Updated: May 25, 2019

Daiquiris are wonderful. The Hemmingway doubly so (you’ll get that joke in a moment, much like Game of Thrones it’s all about foreshadowing).

Daiquiris, in general, are based around three ingredients - lime, rum and sugar. It’s all about the mix, the process and balance. I’ll touch on classic daiquiris shortly, but the Hemmingway is probably my favourite drink of all time. It’s how I judge a bartender’s skill and it’s my favourite drink to make. It’s kind of like when Gordon Ramsey asks a chef to make an omelette- in principle, it’s a very simple drink, but preparing it right takes a certain aptitude and skill. Good Luck!


A little history - Ernest Hemmingway, lover of all things Cuban and Alcoholic, was a big fan of the classic daiquiri. The story goes that he asked his bartender to make the drink double-strength (FORESHADOWING) and lose the sugar syrup (as he was a diabetic), and the bartender used grapefruit juice a splash of maraschino liqueur to add sweetness and balance the extremely heady drink. And thus was the Hemmingway Daiquiri born.

It’s still a very punchy drink, but remarkably clean, fresh and fruity.


Ingredients

70ml Bacardi White Label - technically, any daiquiri has to be made with Bacardi, as that’s the origin of the drink in the Daiquiri Mines of Cuba (iron mines, sadly not actual mines of Daiquiris. Oh, what a wonderful world that would be!). That’s a story for another day though.

25ml Grapefruit Juice - Tesco or marks own will do lovely in a pinch, so long as it‘s fresh and not from concentrate. Can’t beat hand squeezed if you’ve got the time mind.

25ml lime juice - as above. Fresher’s always better.
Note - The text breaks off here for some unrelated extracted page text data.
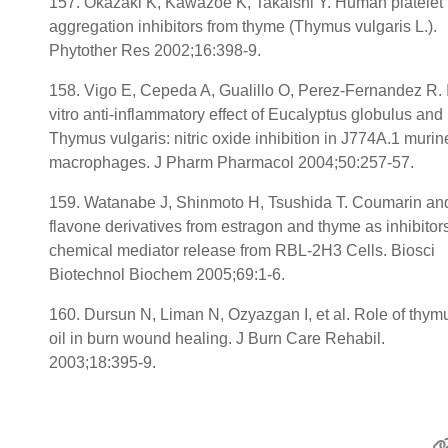
157. Okazaki K, Kawazoe K, Takaishi Y. Human platelet
aggregation inhibitors from thyme (Thymus vulgaris L.).
Phytother Res 2002;16:398-9.
158. Vigo E, Cepeda A, Gualillo O, Perez-Fernandez R. 
vitro anti-inflammatory effect of Eucalyptus globulus and
Thymus vulgaris: nitric oxide inhibition in J774A.1 murin
macrophages. J Pharm Pharmacol 2004;50:257-57.
159. Watanabe J, Shinmoto H, Tsushida T. Coumarin an
flavone derivatives from estragon and thyme as inhibitors
chemical mediator release from RBL-2H3 Cells. Biosci
Biotechnol Biochem 2005;69:1-6.
160. Dursun N, Liman N, Ozyazgan I, et al. Role of thym
oil in burn wound healing. J Burn Care Rehabil.
2003;18:395-9.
Even if it’s batching off a couple of dozen limes at the start of the shift so you’ve got the juice at hand, you’re still onto a good one.

10ml Maraschino Liqueur- this cherry based liqueur is probably knocking about behind every bar somewhere. This is it’s greatest calling in life (a wee splash in a sour makes things very interesting too). Very dry, but wonderful stuff.

Note: If you’re feeling a little blasphemous, you can always add a little dash of orgeat too - I find the almond syrup gives it a nice roundness.


Method

Couldn’t be simpler, throw everything in your shaker with tons of ice, shake the life out of it and fine strain into a chilled coupe glass. A wee bit of the grapefruit skin twisted and shaped is a lovely edition, especially if you give it a wee flame to spark the zest and release all those wonderful aromas. Serve and get ready to make another thirty, as there’s always a knock-on effect once one person in a party is bold enough to try one.